**EXERCISE DIRECTIONS:** Pick out each line in the items below that contains the string "isStart", and copy those lines.

──────────

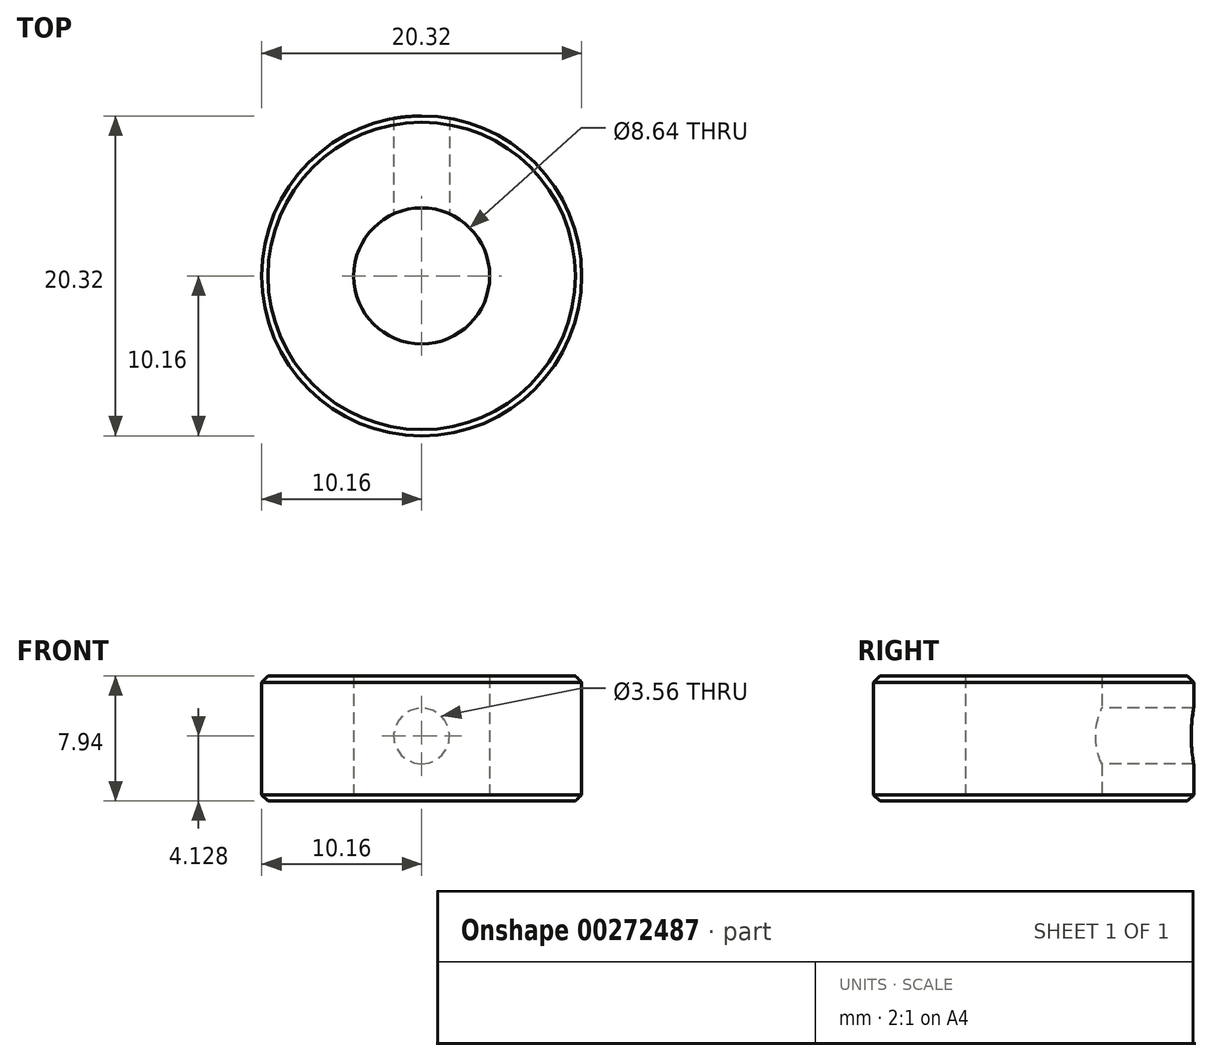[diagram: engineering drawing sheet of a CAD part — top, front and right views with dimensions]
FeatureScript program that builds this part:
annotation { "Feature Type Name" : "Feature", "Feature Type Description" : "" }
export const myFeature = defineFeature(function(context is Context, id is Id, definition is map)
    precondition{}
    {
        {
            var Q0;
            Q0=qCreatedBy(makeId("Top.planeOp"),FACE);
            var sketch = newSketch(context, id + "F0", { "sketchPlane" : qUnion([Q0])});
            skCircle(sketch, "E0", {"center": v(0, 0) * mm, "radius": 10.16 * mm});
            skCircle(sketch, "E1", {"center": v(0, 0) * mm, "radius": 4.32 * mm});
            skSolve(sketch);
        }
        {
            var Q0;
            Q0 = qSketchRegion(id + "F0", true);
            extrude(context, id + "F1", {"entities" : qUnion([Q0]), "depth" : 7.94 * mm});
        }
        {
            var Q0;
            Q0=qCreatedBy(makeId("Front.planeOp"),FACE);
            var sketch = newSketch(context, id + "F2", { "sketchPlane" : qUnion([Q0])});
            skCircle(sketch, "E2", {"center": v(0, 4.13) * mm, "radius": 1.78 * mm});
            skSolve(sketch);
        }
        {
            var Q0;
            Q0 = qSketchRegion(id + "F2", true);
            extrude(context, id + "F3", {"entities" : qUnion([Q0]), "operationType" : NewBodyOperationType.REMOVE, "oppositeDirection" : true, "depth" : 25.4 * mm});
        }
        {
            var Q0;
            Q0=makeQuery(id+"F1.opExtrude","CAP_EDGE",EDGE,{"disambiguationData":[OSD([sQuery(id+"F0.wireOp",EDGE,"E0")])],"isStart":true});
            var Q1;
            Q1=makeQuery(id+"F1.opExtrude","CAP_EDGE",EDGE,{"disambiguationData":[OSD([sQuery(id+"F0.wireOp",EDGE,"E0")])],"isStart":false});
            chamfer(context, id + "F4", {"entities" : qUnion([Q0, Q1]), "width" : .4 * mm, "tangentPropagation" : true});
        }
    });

──────────

**THE REPLY:**
            Q0=makeQuery(id+"F1.opExtrude","CAP_EDGE",EDGE,{"disambiguationData":[OSD([sQuery(id+"F0.wireOp",EDGE,"E0")])],"isStart":true});
            Q1=makeQuery(id+"F1.opExtrude","CAP_EDGE",EDGE,{"disambiguationData":[OSD([sQuery(id+"F0.wireOp",EDGE,"E0")])],"isStart":false});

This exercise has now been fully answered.